Novelist Lionel Shriver. (Photo: Andrew Crowley) |
“Plots set in the future are about what people fear in the present. They’re not about the future at all...”Lionel Shriver has churned out a number of novels that explore the zeitgeist by offering sharp satires. Inspired by the example of her older brother, she wrote about obesity in Big Brother (HarperCollins, 2013) and of the fear of falling sick in America before the Affordable Care Act came into effect in So Much for That (HarperCollins, 2010). She may be most known for her response to the Columbine high school shootings in We Need to Talk About Kevin (Serpent's Tail, 2003), which explores the psychology of the mother of the perpetrator, an international best seller that was adapted as a film. Her most recent entry, The Mandibles: A Family, 2029-2047 (HarperCollins, 2016) taps into economic insecurities and to the precariousness of the global markets likely inspired by the 2008 near-financial disaster. In a February piece in the New York Times, Shriver described herself as a libertarian, socially progressive and economically conservative. Her targets are big governments that infringe upon individual liberties through a punitive tax code, the welfare state and government surveillance – and yet she would be on the left end of the Democratic Party on every conceivable social issue. Her conservatism is much more on display in The Mandibles.
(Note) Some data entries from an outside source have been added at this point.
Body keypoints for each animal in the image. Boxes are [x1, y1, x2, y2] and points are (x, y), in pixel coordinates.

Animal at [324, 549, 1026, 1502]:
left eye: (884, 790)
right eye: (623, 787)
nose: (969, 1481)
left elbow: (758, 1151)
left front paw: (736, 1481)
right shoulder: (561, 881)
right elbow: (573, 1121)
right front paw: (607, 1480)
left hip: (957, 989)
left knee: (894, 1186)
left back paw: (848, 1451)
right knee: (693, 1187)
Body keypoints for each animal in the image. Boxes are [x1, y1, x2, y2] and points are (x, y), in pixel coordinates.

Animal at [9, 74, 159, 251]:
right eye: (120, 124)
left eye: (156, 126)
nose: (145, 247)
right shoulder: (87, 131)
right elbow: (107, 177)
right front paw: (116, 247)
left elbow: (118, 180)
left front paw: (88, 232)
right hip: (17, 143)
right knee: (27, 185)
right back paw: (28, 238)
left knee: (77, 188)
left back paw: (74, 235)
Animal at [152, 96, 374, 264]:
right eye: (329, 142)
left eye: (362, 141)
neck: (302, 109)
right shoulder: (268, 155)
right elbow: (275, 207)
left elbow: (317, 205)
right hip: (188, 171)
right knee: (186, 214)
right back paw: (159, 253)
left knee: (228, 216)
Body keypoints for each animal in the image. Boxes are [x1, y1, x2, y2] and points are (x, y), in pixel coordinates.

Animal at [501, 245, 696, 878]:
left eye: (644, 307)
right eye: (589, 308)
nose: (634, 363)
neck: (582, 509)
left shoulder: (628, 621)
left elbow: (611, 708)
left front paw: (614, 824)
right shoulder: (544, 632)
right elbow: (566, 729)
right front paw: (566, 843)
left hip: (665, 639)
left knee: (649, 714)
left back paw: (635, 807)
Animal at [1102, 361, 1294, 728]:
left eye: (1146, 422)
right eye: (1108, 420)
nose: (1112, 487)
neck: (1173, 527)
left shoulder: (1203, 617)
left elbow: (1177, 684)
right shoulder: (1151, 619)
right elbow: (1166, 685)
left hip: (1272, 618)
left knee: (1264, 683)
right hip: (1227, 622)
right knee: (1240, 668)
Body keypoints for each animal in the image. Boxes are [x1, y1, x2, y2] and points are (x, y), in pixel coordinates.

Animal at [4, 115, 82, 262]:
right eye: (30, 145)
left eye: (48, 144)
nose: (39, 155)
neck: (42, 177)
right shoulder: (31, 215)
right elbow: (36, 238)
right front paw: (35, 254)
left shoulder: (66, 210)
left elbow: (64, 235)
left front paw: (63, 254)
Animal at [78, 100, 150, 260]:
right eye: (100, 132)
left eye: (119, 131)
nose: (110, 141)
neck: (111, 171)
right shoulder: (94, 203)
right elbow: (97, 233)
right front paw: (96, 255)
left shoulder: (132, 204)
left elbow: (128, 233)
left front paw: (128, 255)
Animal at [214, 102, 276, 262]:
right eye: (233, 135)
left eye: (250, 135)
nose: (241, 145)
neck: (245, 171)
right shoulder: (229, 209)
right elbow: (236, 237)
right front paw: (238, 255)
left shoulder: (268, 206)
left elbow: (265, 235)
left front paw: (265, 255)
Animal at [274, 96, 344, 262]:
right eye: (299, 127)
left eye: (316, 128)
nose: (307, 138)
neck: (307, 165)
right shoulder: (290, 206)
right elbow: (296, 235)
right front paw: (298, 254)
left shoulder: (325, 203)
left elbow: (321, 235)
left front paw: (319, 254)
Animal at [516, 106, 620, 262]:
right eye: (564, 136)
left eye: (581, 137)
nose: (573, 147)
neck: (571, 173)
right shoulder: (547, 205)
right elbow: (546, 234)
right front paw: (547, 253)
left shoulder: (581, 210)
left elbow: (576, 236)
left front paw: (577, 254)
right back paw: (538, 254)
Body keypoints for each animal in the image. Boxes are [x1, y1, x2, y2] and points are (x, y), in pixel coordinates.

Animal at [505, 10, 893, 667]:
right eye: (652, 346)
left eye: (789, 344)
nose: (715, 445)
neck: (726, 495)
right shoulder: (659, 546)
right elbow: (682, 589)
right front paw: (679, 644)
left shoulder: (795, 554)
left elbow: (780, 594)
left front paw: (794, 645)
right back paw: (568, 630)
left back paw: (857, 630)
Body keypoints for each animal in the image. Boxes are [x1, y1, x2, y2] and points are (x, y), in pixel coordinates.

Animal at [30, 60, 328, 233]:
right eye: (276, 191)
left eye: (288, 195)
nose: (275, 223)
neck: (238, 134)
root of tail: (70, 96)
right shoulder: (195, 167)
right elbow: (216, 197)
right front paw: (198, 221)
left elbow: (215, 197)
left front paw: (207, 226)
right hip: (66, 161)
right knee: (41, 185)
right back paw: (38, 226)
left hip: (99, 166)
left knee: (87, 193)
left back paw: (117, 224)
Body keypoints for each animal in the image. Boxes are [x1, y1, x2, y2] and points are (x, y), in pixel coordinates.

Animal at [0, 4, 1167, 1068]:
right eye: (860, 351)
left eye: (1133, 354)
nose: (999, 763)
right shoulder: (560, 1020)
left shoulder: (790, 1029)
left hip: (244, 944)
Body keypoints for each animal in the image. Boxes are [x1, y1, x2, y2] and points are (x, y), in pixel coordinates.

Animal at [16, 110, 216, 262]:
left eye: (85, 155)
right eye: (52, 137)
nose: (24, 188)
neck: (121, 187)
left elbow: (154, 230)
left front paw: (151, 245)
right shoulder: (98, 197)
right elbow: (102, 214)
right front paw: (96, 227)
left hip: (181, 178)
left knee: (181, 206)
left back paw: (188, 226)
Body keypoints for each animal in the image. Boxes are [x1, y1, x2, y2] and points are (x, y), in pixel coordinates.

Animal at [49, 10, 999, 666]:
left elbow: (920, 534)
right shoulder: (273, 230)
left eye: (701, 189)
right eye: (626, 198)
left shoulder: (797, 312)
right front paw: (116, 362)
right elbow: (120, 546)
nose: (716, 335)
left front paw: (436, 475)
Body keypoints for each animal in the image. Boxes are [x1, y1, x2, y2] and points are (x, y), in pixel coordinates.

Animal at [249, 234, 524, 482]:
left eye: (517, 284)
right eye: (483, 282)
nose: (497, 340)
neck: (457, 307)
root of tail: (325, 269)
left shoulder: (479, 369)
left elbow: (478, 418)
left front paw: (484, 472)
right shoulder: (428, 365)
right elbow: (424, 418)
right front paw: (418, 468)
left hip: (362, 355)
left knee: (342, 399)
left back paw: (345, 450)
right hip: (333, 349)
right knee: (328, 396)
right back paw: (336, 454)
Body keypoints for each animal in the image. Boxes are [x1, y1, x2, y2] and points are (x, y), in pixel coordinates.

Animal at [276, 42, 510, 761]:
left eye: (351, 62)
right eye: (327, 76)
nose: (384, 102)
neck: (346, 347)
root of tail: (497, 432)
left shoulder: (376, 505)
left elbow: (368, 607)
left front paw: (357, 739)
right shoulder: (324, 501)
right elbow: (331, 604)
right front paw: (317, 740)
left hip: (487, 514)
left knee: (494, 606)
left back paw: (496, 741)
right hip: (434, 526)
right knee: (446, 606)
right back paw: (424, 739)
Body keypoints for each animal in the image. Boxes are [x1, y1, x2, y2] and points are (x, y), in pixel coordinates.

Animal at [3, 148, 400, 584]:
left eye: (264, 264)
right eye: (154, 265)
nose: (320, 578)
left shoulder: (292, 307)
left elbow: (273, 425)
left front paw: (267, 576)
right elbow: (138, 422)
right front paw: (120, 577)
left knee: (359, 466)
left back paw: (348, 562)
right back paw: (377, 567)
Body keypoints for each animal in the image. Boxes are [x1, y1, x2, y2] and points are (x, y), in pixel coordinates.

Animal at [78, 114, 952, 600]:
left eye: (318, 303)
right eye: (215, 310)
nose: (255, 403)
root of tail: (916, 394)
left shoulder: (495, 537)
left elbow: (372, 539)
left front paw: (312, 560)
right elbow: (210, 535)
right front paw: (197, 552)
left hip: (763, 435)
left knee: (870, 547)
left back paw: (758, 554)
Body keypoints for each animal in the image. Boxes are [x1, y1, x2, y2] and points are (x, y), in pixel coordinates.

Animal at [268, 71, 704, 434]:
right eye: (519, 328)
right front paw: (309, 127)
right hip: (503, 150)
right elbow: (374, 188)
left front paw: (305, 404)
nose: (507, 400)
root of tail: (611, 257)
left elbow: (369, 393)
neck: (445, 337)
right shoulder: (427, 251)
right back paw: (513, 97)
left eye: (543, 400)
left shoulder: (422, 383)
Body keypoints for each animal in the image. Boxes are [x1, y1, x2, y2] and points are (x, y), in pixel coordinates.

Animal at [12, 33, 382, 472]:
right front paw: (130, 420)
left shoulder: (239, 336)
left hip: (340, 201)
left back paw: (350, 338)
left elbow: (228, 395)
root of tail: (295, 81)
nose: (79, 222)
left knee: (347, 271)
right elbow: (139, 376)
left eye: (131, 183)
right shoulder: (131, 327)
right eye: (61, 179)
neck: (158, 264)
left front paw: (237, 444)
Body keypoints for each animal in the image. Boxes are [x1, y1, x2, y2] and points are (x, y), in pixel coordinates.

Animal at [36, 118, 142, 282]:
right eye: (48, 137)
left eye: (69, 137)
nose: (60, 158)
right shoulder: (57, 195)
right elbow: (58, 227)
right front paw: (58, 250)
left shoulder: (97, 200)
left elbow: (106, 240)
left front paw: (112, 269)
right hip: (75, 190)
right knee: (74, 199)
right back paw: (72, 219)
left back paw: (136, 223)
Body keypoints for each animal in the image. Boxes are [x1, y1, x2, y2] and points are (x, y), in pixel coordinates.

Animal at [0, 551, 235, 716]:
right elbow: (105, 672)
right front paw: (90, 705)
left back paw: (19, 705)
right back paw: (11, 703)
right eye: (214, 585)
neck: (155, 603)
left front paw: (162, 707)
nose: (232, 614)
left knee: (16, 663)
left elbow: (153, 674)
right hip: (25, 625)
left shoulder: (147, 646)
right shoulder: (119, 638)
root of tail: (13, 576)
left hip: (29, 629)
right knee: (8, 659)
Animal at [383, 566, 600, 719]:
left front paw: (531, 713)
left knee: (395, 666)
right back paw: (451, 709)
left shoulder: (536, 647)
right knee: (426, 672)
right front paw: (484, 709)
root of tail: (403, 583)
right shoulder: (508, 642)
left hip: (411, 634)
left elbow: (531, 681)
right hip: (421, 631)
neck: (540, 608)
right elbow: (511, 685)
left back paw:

– Lionel Shriver, The Mandibles
In her novel, Shriver imagines a near-dystopian future, some of it not that far removed from current reality. The European Union has dissolved. Putin has been made President for life. Books have become obsolete, newspapers have folded and Internet commerce no longer exists. The American dollar is in free fall, competing with a Russian-backed international currency, the bancor. American citizens are forbidden to take more than $100 out of the U.S. Entitlements have driven the debt to unsustainable levels because the government and the Federal Reserve Bank have been buying prosperity with borrowed and invented money. In a disastrous decision, the United States defaults on its loans, including the T-bills held by American citizens, causing the dollar to crash. The newly-elected Latino President becomes increasingly dictatorial. The government confiscates all the gold in the country, including wedding rings. Foreigners buy up real estate and businesses. There is unsustainable hyperinflation as prices can rise steeply in a single day. Water, fuel and food shortages threaten everyone, and people rob their neighbours to stay alive. Widespread unemployment exists, which is caused, in part, by the ability of robots to do what used to be human work. America is relegated from superpower to pariah state, a condition which Shriver offers a comedic ironical touch: a thriving Mexico builds a border wall to keep out desperate illegal Americans seeking refugee status.